WORK ORDER
All lines containing the string "give" must be copied from the entries.

*** RECORDS PROVIDED ***

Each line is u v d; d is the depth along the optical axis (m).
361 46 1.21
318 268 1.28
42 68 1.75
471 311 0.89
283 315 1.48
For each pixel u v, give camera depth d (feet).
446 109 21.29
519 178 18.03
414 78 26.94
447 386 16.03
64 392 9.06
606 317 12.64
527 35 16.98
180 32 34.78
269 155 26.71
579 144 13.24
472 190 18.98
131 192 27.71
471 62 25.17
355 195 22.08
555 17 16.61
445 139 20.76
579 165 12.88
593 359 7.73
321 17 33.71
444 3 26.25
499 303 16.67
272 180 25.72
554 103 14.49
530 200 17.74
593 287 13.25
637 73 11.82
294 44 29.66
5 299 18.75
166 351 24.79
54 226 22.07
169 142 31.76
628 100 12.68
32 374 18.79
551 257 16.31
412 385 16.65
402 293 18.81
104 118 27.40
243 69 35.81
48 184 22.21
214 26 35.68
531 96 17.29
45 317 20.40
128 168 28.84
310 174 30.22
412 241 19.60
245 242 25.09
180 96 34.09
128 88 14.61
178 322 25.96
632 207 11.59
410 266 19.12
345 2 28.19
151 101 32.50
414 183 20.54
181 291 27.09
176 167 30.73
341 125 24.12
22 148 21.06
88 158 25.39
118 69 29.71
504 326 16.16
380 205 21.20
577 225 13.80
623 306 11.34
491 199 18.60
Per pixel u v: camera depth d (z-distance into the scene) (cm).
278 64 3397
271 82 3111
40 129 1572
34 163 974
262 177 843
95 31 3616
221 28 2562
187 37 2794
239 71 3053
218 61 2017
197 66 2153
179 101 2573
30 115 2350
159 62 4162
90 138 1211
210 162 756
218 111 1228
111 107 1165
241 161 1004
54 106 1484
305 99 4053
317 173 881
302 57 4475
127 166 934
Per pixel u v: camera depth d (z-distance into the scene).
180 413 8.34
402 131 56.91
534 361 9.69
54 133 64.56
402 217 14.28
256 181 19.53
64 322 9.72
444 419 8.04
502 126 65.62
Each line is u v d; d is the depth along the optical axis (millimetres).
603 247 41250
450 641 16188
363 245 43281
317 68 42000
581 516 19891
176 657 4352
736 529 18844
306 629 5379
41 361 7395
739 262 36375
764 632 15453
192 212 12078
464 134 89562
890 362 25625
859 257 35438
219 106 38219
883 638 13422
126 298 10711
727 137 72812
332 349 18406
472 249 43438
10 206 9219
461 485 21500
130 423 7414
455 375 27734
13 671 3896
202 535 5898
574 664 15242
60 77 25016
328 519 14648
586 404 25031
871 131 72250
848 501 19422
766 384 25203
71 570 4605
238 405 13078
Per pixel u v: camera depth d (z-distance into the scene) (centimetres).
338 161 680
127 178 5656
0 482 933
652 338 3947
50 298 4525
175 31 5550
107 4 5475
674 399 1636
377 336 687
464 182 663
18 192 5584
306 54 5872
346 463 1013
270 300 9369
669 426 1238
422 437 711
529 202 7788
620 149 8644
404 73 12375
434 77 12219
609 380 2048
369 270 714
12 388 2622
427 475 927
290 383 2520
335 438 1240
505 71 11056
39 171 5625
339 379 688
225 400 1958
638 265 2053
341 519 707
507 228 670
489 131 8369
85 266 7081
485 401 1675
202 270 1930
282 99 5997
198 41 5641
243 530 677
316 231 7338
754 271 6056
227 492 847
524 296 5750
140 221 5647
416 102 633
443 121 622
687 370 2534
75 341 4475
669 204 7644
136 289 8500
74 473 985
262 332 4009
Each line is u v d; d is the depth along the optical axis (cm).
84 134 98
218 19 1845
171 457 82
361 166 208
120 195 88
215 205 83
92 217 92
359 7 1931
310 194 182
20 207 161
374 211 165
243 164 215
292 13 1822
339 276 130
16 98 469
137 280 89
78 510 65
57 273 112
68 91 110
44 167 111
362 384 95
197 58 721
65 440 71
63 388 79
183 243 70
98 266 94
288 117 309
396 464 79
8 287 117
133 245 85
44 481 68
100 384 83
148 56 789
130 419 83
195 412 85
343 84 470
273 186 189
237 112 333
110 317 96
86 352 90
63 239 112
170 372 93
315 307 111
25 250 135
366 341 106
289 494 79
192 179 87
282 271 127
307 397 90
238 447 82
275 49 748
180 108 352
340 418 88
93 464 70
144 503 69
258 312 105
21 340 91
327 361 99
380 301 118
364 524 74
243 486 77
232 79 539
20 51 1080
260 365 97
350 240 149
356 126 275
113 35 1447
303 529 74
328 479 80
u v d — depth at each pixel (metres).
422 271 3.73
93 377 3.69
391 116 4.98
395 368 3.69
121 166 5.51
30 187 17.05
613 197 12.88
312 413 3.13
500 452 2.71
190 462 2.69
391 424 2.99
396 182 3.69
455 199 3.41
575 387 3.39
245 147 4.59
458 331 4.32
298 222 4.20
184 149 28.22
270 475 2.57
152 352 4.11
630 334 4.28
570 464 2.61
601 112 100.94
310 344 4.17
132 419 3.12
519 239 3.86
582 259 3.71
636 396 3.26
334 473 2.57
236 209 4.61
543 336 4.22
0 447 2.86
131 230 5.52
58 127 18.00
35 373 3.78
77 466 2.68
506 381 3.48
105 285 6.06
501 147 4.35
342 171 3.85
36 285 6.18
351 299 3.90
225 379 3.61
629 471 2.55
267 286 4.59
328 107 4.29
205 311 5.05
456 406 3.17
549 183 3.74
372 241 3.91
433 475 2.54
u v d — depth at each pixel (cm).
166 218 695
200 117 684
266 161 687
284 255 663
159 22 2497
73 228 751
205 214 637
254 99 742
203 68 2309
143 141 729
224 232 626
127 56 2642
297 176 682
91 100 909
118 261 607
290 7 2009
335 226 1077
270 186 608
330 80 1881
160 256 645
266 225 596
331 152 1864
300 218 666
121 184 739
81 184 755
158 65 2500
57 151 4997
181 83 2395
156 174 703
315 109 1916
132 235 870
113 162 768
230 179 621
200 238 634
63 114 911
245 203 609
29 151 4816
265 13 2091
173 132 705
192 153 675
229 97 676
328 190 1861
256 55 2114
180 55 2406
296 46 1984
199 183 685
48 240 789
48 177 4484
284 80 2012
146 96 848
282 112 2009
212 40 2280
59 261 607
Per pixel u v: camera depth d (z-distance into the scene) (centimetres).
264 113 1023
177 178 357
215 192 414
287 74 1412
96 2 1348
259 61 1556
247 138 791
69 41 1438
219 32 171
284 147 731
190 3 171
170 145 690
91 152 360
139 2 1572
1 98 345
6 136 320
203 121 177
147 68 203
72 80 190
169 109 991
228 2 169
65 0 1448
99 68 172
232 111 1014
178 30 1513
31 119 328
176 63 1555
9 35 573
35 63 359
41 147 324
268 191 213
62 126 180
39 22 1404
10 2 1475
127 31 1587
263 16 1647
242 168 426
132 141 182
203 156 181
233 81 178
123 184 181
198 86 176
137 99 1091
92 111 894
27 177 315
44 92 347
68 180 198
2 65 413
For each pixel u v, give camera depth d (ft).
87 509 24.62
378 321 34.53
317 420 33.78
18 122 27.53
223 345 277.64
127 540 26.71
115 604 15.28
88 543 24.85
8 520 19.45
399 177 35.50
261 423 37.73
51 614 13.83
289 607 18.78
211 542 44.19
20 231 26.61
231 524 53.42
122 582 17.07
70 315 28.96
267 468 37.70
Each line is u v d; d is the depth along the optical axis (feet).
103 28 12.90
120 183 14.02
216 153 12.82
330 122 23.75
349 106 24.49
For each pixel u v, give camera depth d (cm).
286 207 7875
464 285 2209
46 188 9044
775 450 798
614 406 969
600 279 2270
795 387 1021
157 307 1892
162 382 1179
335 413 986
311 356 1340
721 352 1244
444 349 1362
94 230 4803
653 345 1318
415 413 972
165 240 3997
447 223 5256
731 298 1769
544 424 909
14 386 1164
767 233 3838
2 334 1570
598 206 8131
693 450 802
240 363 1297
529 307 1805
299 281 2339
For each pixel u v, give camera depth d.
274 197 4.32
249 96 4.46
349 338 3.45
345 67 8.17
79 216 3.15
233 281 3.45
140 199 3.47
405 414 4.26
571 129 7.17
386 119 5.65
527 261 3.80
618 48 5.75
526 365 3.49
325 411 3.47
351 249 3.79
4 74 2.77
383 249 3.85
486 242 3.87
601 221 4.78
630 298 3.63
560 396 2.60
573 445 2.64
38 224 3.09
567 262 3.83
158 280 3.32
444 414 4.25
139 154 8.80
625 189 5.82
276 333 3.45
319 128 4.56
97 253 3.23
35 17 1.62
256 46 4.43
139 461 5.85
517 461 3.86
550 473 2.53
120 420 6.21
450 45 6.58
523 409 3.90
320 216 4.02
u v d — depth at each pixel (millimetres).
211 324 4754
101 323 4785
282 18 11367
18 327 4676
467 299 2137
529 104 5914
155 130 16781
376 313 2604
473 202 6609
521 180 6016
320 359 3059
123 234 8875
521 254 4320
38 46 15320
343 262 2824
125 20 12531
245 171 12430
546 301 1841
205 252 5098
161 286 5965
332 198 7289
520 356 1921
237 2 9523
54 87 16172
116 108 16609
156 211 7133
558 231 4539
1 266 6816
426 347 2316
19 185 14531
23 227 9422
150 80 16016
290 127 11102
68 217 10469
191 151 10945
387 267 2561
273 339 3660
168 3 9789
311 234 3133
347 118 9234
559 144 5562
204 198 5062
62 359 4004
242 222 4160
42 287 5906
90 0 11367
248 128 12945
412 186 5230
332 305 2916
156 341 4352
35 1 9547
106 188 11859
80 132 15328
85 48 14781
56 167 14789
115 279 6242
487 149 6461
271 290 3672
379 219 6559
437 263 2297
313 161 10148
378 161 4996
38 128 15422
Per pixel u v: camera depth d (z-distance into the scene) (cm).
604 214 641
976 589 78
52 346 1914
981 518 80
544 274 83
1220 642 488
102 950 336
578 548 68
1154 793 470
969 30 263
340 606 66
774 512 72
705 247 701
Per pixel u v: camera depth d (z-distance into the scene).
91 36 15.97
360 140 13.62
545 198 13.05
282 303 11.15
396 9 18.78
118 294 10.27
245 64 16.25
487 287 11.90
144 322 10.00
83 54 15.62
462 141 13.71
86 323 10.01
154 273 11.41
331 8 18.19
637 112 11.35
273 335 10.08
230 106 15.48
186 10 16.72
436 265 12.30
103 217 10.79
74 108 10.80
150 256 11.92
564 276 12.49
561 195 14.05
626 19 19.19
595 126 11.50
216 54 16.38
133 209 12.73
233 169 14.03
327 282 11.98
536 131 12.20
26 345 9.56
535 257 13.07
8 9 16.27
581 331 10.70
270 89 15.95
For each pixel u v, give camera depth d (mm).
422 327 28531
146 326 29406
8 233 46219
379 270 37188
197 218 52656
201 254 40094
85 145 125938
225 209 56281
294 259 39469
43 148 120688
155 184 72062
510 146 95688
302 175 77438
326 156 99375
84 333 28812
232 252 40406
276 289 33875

***

ANSWER TO THIS TASK
For each pixel u v, give camera depth d (feet).
For each pixel u v, give camera depth d (ft).
For each pixel u v, give camera depth d (cm).
For each pixel u v, give camera depth d.
For each pixel u v, give camera depth d (mm).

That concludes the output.